Alors que le Christianisme apparaît au premier siècle de notre ère dans l'empire romain, les images qui représentent le Christ ne se développent qu'à partir de la seconde moitié du IIIème siècle dans un contexte essentiellement funéraire. Il est aisé de comprendre que cette iconographie s'inspire de la société dans laquelle elle naît. Ainsi, les premières représentations du Christ sont la reprise de schémas iconographiques romains classiques : l'image du bon pasteur – une représentation d'un jeune berger vêtu d'une tunique courte et tenant sous son bras un agneau – peut autant se trouver en contexte païen que chrétien. On trouve un de ces bons pasteurs dans la catacombe de Calliste à Rome, daté de la fin du IIIème siècle.
De la même manière, on remarque une adaptation de l'iconographie impériale et d'Apollon dans ce décor de mosaïque représentant Sol Invictus ("Soleil invaincu"), voûte du Mausolée des Julii, basilique Saint-Paul, Rome, IVe s.
Ce n'est qu'à partir du VIIIe siècle que se développent les images autour de la mort du Christ (Passion, descente aux limbes...) qui permettent ainsi d'insister sur le salut de l'Humanité.

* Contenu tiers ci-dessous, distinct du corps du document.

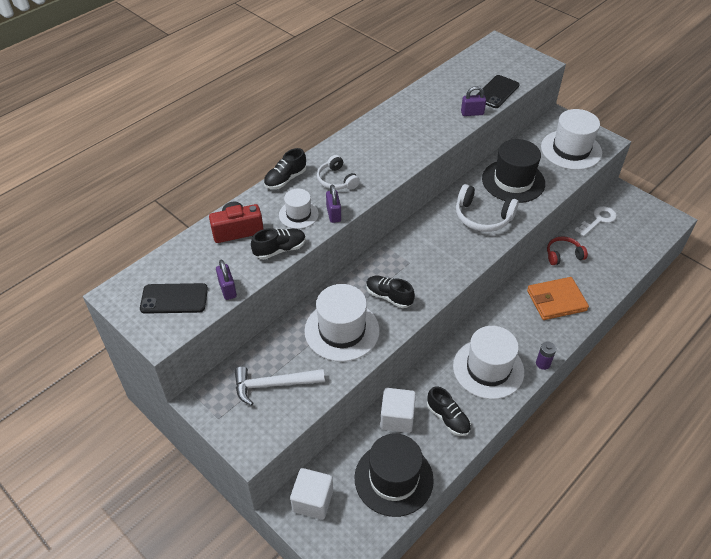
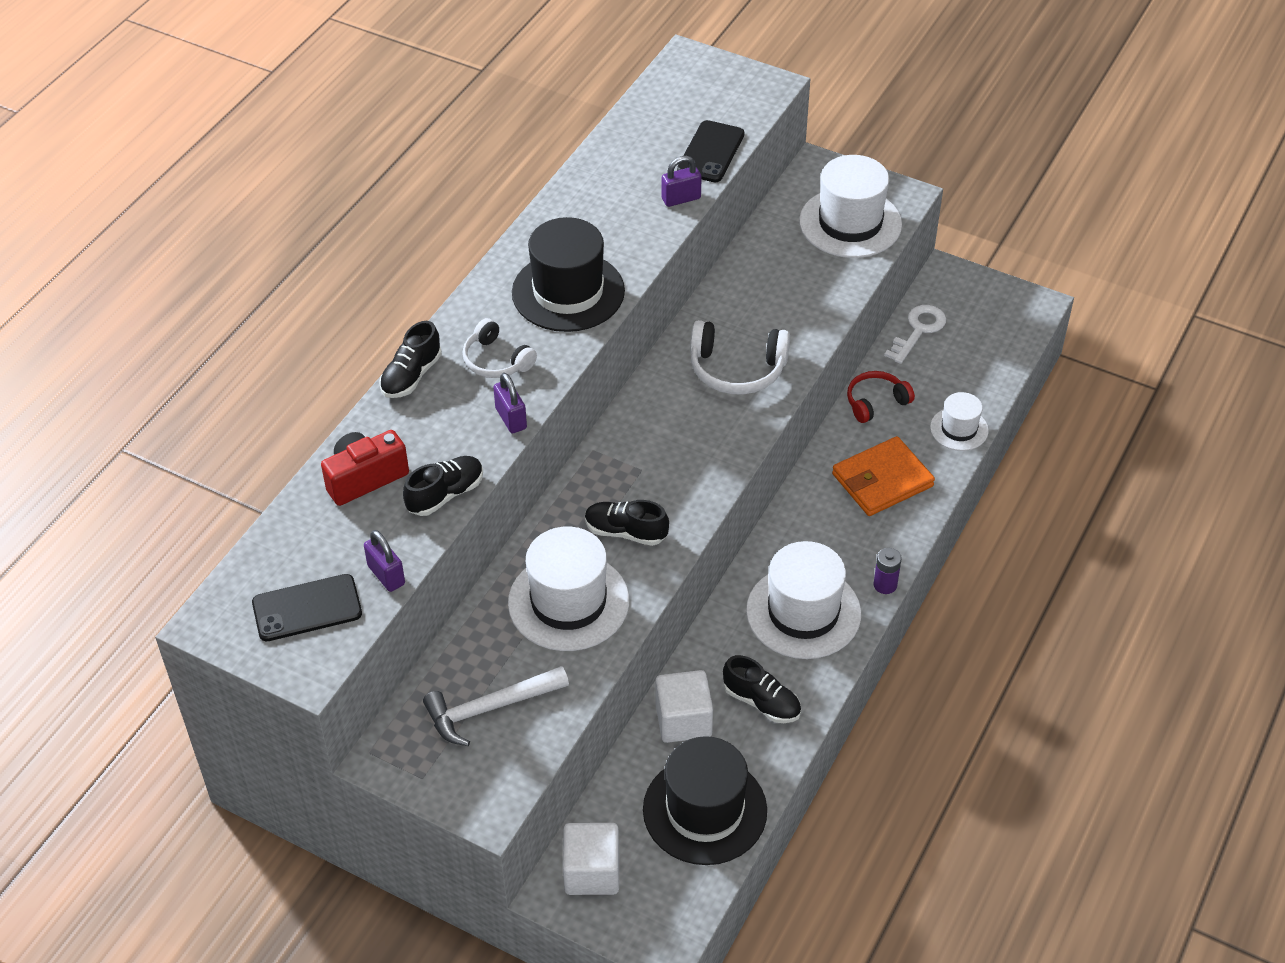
camera: 15 degrees left, 0 degrees up
(298, 214) = (454, 431): white hat -> white hat (959, 429)
(513, 181) = (770, 297): black hat -> black hat (568, 292)

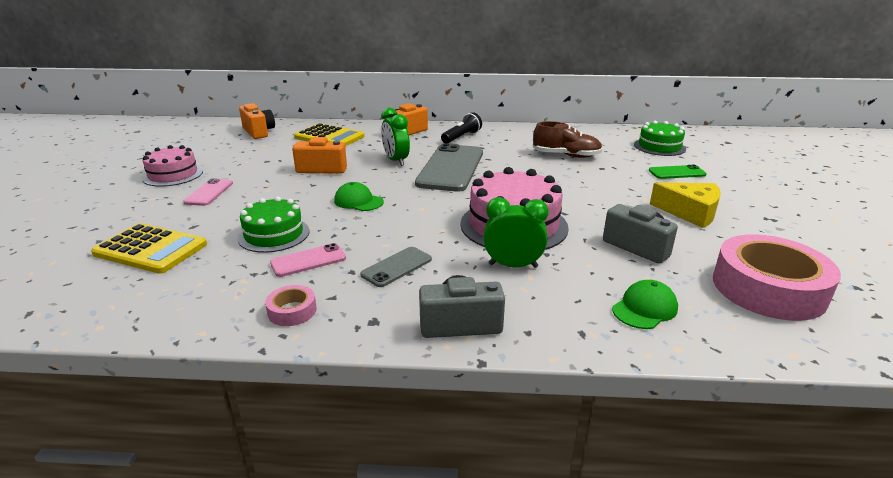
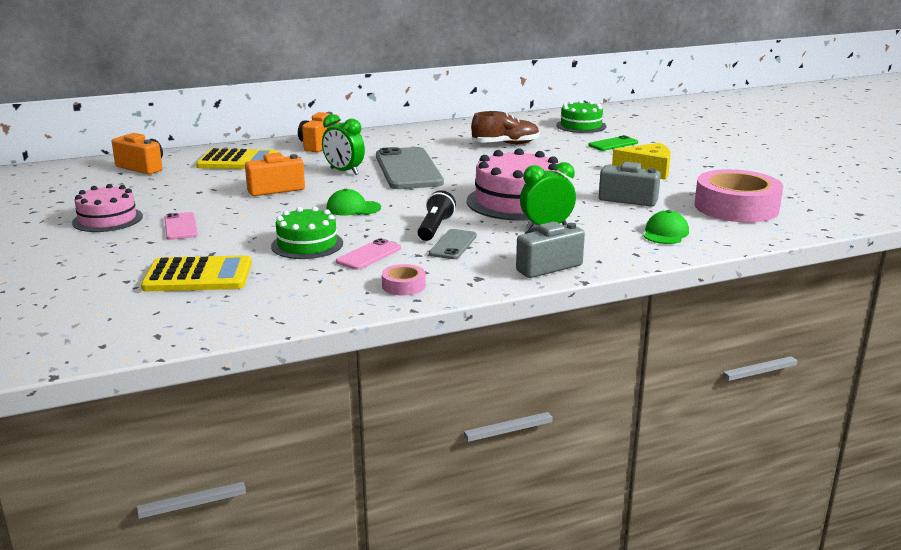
camera: 25 degrees left, 5 degrees down
(461, 137) = (385, 142): black flashlight -> black flashlight (435, 228)

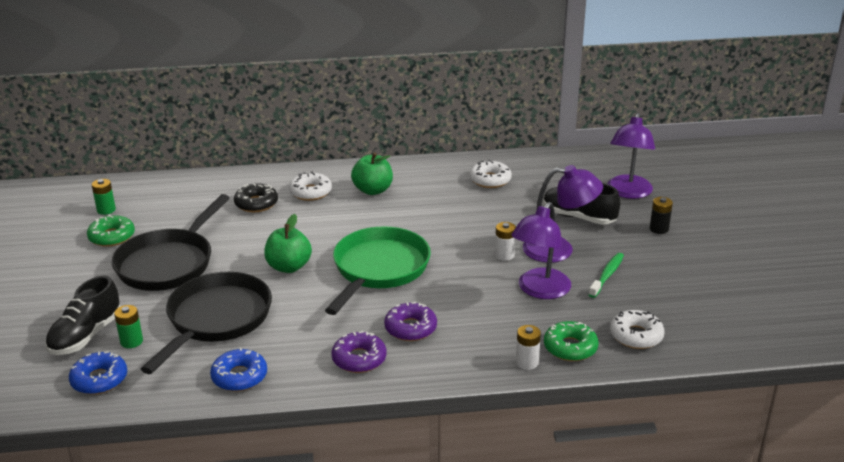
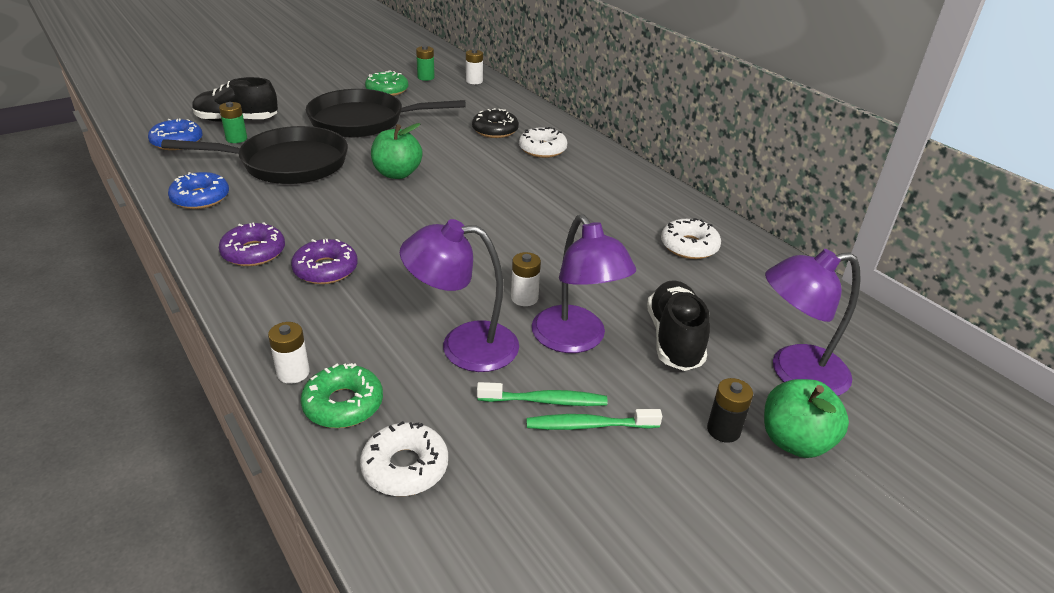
camera: 60 degrees right, 5 degrees up
(145, 188) = (474, 81): none -> white battery
(373, 190) = (582, 179): green apple -> green apple (795, 441)
(379, 269) = (428, 222): green pan -> none
(634, 267) = (589, 425): none -> green toothbrush

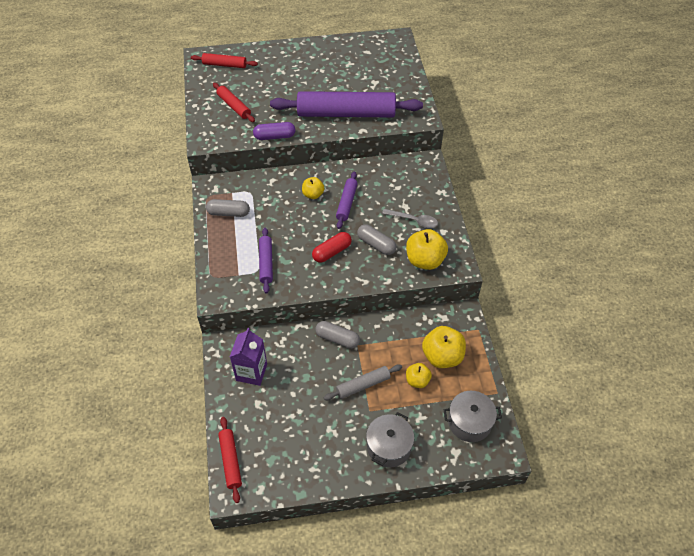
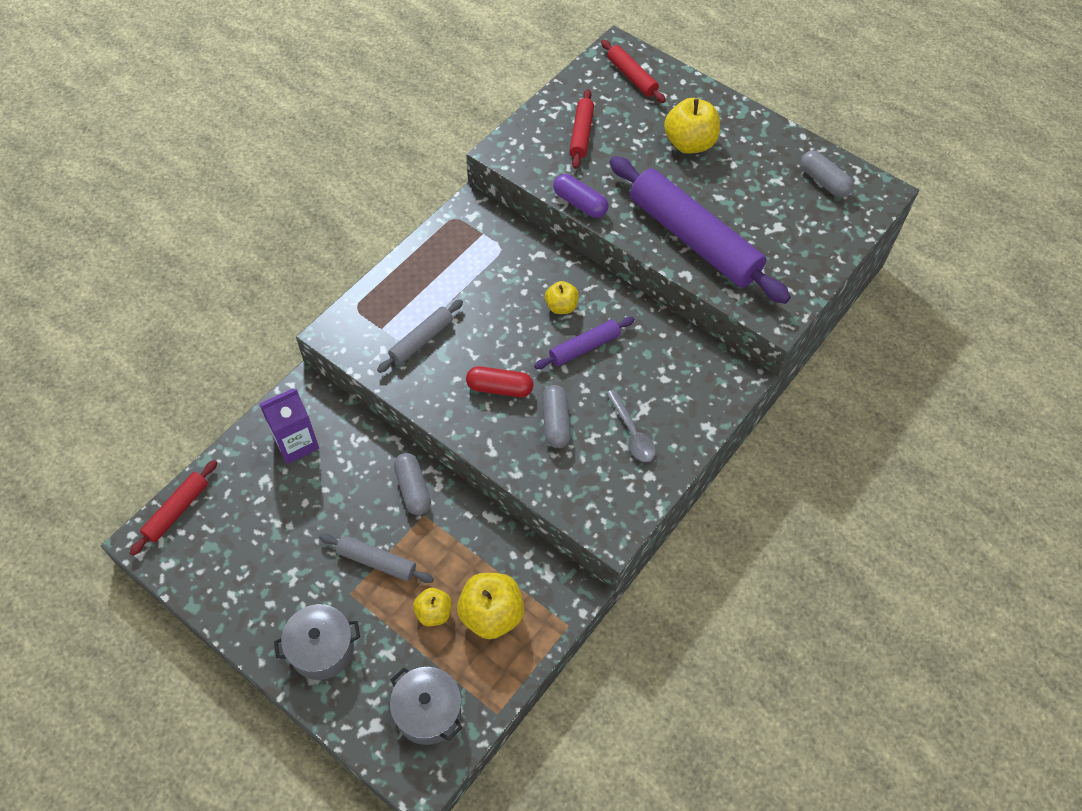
camera: 45 degrees right, 5 degrees up
(228, 213) = (452, 254): grey capsule -> grey capsule (823, 181)
(266, 263) = (421, 340): purple rolling pin -> grey rolling pin
(425, 260) = (584, 489): yellow apple -> yellow apple (689, 143)

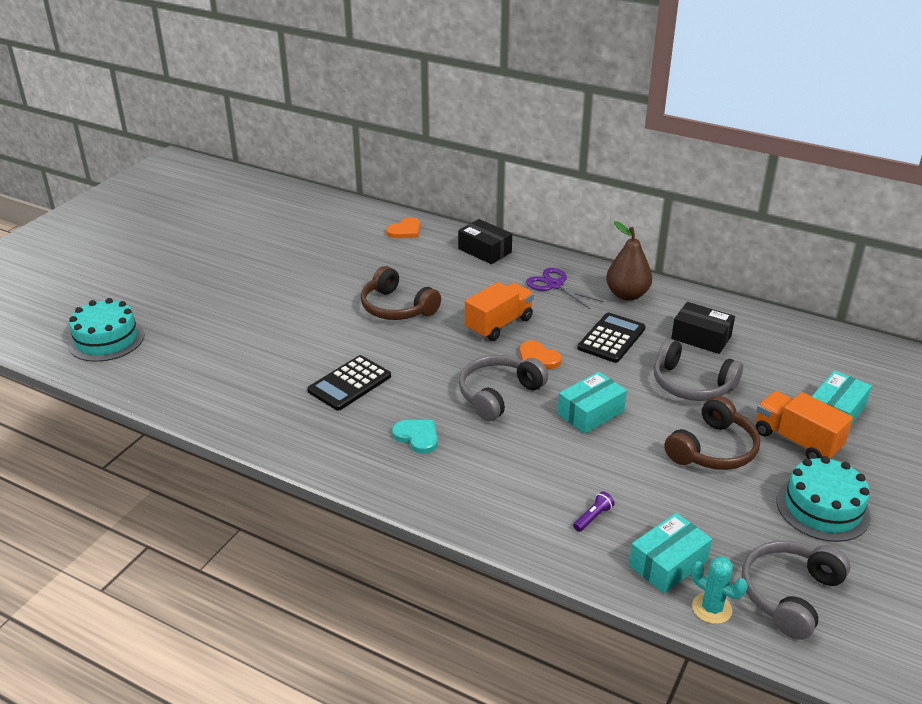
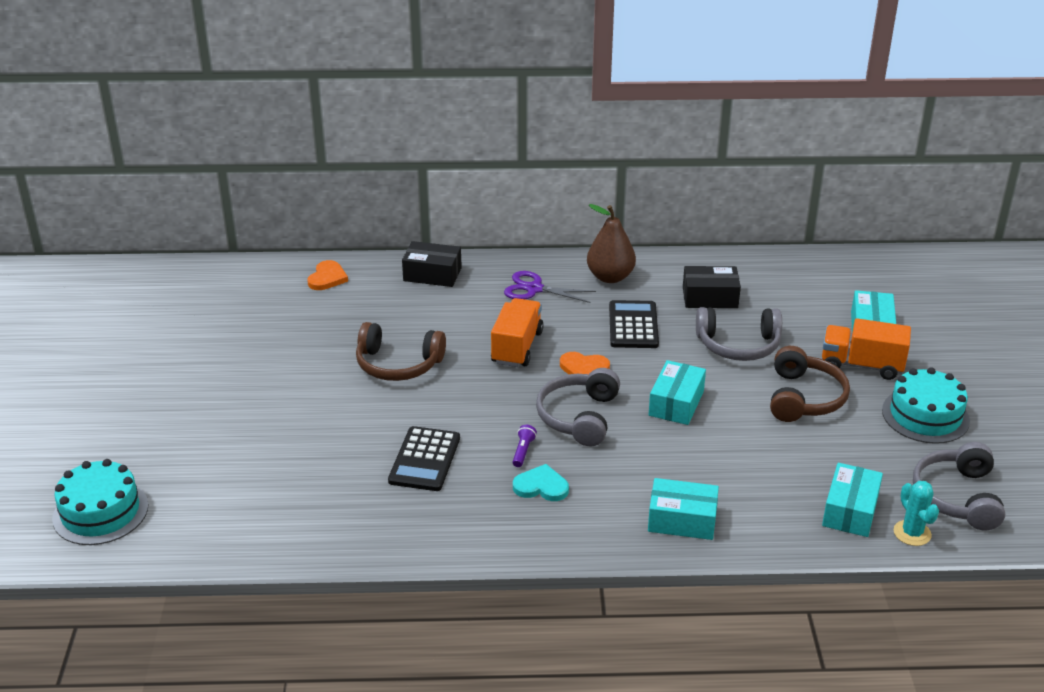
camera: 30 degrees left, 0 degrees up
(506, 509) = (682, 520): none -> turquoise box
(593, 517) = (759, 497): purple flashlight -> purple flashlight (523, 451)
(711, 608) = (912, 533): turquoise cactus -> turquoise cactus turned 60 degrees clockwise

Les représentations de la croix sont d'ailleurs une des seules images autorisées pendant la période iconoclaste (726-843) de l'empire byzantin, en témoigne la conque de l'abside de l'église sainte Irène, après 740, Constantinople (Istanbul).
Mais les premières représentations de la souffrance du Christ dans l'empire byzantin n'apparaissent pas avant le XIIe siècle. Elle permettent d'insister sur sa nature humaine. De nouvelles scènes sont visibles sur les programmes peints des églises tels que la descente de croix et le thrène – déploration du Christ mort par la Vierge comme celle de l'église saint Panteleimon de Nerezi (Macédoine), 1164.
En parallèle se développent les représentations de la Vierge Eleousa, vierge de tendresse emplie de tristesse puisque connaissant le sacrifice futur de son fils. L'exemple le plus connu est celui de la Vierge de Vladimir, Ière moitié du XIIe siècle, Galerie Tretiakov, Moscou.
Dans le monde occidental, l'insistance sur les souffrances du Christ est plus tardive. Les scènes de crucifixion se développent à partir de la fin du XIIIeme siècle et sont très courantes jusqu'au XVème siècle. Les fidèles, qui ont subit l'épidémie de la Grande Peste (1347-1351) ainsi que la Guerre de Cent Ans (1337-1453) peuvent ainsi s'identifier aux Christ et partager leurs souffrances. L'accent est mis sur les détails :
plaies, aspect squelettique, larmes, couronne d'épines...
Plusieurs œuvres témoignent de ces mutations :
triptyque de Saint Sulpice du Tarn, atelier parisien, fin du XIIIeme siècle, Musée National Du Moyen-Age
Grande Pieta Ronde, Jean Malouel, vers 1400, Musée du Louvre,
Pieta de l'église Villeneuve-lès-Avignon, Enguerrand Quarton, vers 1450, Musée du Louvre
Là encore se développent en parallèles les images de la Vierge de Pitié et la Vierge de Douleur.
Pieta, église de l'abbaye de Jouarre, début du XVeme siècle
Il est intéressant de noter que c'est également dans ces années 1400 que se développent les images de gisant à caractère morbide tel le gisant de Guillaume de Harcigny, musée de Laon. Ces cadavres décharnés sont bien la preuve d'une réflexion nouvelle sur la mort.